IRAK. Kawthar, 15 ans, assassinée pour avoir refusé un mariage forcé

IRAK — Le meurtre de Kawthar Bashar Al-Husayjawi, une adolescente de 15 ans, a provoqué une vague d’indignation sur les réseaux sociaux et relancé le débat sur les féminicides appelés « crimes d’honneur » dans le pays, signale le site kurde Kurdistan24.

Selon la Plateforme irakienne de défense des droits des femmes, Kawthar a été tuée après avoir refusé un mariage arrangé avec son cousin. La jeune fille aurait été fiancée contre son gré, avant de disparaître mercredi soir. Elle a été retrouvée morte le lendemain dans une zone isolée.

La plateforme a publié des documents et des images choquantes accusant des membres de sa famille et de sa tribu d’avoir organisé le meurtre dans le but de « laver l’honneur ». Des vidéos montrant des proches célébrant le crime ont circulé sur les réseaux sociaux, provoquant une très vive émotion et de nombreuses condamnations.

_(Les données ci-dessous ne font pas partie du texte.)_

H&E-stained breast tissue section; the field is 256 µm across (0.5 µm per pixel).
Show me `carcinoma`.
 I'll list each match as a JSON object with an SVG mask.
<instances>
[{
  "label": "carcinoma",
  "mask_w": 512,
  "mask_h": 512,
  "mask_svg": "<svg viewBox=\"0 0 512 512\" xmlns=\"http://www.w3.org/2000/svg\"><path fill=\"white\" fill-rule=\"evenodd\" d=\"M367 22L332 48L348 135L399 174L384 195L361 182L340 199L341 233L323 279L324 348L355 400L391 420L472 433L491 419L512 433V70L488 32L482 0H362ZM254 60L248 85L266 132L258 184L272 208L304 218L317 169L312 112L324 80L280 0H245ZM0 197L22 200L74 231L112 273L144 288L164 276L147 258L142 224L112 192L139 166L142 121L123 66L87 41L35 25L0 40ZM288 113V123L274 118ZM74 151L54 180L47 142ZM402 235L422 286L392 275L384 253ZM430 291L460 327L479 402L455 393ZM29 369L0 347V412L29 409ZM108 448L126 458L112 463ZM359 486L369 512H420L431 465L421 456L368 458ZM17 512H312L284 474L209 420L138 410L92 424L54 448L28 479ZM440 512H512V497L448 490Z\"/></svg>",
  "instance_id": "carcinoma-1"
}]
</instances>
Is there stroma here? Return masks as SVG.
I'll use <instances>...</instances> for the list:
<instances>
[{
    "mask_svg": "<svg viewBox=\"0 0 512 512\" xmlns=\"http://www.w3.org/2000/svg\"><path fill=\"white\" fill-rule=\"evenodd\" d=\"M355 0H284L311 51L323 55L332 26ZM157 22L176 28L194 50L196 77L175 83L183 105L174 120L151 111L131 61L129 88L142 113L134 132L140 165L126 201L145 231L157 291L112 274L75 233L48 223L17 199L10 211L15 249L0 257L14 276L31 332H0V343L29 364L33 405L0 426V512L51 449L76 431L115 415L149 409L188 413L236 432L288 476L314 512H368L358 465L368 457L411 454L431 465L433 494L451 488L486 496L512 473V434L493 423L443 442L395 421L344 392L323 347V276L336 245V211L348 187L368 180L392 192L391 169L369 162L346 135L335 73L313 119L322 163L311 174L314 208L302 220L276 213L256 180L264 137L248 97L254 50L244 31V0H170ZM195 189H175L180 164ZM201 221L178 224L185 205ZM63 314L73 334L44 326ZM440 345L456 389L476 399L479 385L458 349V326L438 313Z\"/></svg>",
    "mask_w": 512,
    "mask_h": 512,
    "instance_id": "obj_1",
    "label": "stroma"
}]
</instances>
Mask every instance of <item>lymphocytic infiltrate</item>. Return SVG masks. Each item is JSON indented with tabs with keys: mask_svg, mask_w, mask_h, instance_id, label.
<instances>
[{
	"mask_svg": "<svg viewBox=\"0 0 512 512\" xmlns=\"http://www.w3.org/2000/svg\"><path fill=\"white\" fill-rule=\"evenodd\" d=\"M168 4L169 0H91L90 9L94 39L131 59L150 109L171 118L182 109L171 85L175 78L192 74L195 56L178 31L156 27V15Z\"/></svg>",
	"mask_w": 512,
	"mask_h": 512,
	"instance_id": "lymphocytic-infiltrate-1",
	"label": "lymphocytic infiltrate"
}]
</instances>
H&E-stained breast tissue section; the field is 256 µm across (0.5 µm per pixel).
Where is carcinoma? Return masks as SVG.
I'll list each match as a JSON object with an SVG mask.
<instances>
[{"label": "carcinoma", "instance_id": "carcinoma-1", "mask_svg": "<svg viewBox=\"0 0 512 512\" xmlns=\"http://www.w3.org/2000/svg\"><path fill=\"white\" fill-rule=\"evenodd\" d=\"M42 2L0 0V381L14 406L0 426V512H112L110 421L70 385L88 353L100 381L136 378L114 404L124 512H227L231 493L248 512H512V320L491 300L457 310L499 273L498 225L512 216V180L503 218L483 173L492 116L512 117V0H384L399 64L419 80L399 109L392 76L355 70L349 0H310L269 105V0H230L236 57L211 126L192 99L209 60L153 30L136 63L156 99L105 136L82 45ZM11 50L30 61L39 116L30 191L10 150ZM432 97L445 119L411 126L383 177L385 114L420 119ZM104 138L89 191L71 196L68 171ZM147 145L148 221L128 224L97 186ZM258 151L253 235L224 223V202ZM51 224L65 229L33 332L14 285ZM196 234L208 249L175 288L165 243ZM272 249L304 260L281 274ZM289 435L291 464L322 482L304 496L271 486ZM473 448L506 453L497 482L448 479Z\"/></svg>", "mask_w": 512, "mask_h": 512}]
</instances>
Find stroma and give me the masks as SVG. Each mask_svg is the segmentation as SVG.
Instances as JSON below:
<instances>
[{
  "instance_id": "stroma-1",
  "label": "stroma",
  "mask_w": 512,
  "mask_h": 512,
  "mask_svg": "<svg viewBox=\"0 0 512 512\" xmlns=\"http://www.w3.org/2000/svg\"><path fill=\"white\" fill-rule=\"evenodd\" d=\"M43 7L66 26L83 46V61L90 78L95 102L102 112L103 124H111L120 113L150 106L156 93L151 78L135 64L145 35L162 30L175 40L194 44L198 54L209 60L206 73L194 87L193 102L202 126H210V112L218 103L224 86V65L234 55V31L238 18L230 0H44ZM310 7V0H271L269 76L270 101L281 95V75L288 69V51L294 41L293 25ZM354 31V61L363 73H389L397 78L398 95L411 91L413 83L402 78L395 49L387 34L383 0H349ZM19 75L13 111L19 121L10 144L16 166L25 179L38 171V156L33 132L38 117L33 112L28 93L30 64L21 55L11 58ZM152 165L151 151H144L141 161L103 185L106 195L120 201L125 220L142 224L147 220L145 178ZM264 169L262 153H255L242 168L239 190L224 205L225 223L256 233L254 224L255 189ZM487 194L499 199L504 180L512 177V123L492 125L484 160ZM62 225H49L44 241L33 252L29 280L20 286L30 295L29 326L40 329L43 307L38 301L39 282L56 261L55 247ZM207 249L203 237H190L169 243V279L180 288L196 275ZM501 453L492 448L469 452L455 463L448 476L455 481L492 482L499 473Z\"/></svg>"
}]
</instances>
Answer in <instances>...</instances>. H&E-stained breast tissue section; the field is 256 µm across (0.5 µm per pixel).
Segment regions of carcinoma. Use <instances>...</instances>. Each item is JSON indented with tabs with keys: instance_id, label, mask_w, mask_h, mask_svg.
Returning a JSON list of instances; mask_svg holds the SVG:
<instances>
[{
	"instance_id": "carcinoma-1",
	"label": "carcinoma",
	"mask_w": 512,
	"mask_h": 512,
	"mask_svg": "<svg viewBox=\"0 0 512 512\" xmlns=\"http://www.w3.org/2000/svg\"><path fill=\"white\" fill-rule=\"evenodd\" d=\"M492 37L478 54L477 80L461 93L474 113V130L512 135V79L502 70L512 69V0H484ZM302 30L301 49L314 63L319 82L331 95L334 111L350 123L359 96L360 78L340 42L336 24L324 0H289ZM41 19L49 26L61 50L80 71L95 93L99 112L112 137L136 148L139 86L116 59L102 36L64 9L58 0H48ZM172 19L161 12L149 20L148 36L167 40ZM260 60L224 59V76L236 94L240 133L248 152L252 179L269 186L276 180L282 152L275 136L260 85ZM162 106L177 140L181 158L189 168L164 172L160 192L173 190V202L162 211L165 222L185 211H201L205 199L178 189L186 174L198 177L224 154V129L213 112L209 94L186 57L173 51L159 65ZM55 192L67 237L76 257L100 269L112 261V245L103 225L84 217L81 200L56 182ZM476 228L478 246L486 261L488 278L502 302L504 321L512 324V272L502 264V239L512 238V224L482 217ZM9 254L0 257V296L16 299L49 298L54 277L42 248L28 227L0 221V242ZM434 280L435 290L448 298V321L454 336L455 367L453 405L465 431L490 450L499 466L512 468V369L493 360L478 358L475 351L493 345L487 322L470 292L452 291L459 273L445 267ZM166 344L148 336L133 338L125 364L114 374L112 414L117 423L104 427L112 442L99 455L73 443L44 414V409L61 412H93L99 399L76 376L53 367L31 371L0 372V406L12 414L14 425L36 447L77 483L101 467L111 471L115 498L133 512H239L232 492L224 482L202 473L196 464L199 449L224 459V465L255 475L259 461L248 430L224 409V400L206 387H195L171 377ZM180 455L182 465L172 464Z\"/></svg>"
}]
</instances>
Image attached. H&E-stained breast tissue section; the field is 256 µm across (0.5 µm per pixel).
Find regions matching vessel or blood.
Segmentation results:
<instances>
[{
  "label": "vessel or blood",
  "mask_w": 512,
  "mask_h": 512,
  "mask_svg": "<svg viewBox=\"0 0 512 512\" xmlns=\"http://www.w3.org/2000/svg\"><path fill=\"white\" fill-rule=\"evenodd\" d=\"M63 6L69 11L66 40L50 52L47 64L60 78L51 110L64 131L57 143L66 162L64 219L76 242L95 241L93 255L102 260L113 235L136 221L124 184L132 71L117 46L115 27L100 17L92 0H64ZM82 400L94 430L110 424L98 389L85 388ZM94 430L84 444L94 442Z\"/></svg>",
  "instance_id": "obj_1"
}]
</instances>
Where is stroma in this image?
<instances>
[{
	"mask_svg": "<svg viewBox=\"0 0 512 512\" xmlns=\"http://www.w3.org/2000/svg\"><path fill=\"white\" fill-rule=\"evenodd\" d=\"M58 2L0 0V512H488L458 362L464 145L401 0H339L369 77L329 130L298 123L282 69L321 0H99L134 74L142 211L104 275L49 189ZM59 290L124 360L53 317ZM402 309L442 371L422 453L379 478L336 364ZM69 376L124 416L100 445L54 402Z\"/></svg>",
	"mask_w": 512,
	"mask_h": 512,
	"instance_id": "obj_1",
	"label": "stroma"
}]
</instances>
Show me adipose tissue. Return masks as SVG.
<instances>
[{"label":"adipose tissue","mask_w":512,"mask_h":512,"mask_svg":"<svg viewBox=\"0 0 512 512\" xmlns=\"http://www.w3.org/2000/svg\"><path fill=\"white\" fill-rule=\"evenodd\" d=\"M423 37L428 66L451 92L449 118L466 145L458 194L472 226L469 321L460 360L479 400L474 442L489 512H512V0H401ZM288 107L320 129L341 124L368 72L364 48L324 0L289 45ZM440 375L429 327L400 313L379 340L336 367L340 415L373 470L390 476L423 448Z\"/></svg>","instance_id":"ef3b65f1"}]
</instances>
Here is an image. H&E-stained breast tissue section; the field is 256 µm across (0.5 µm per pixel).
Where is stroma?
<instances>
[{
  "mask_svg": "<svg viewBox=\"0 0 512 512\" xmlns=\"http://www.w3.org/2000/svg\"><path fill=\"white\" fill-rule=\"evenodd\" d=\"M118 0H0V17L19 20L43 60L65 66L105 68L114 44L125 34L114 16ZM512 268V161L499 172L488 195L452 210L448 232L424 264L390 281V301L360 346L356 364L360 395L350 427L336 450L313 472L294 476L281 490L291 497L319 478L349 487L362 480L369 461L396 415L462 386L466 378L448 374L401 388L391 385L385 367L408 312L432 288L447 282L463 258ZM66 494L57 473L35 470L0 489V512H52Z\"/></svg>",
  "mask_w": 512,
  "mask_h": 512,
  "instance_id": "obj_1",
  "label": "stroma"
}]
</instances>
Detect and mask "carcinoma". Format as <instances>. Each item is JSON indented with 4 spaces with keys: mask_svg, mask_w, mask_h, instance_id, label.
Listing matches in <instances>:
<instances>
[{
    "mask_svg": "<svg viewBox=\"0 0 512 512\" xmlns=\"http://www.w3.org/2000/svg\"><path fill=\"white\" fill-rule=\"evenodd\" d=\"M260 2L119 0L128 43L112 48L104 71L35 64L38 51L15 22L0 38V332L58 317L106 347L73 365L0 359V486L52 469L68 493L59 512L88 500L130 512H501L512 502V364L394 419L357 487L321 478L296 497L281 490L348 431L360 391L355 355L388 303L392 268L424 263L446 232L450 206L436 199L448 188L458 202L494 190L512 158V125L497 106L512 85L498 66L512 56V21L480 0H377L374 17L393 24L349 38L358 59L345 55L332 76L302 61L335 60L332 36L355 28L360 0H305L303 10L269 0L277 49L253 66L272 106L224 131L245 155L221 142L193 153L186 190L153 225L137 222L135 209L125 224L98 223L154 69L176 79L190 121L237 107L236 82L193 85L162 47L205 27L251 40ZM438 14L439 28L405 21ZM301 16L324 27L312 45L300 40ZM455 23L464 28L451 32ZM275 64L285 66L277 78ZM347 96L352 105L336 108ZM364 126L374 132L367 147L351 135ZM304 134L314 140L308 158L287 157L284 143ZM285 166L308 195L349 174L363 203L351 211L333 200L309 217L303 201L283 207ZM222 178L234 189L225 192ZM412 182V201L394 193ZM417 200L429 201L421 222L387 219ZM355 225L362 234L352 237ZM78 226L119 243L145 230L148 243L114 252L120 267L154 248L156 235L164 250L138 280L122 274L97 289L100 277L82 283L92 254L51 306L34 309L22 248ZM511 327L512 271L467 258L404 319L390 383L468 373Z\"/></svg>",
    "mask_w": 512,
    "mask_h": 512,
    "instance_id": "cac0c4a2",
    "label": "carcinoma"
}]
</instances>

Les militants dénoncent un assassinat prémédité, perpétré avec la complicité de plusieurs personnes, suivi d’une mise en scène publique jugée particulièrement glaçante.

Contexte et réactions

Cette affaire remet une fois de plus en lumière la persistance des violences basées sur l’« honneur » en Irak, particulièrement dans les zones rurales et tribales où les coutumes traditionnelles priment souvent sur la loi.

Bien que le droit irakien criminalise les meurtres, y compris ceux commis au nom de l’honneur, les organisations de défense des droits des femmes dénoncent une application très inégale de la loi, une certaine clémence judiciaire dans ces dossiers et une forte réticence des familles à porter plainte.

Des centaines de cas de violences liées à l’honneur seraient recensés chaque année par la société civile, même si les statistiques officielles restent peu fiables en raison d’une sous-déclaration massive et d’un manque de transparence.

La Plateforme irakienne pour les droits des femmes a appelé les autorités à traduire en justice tous les responsables et à renforcer urgemment les mécanismes de protection des femmes et des filles face à la violence tribale et familiale.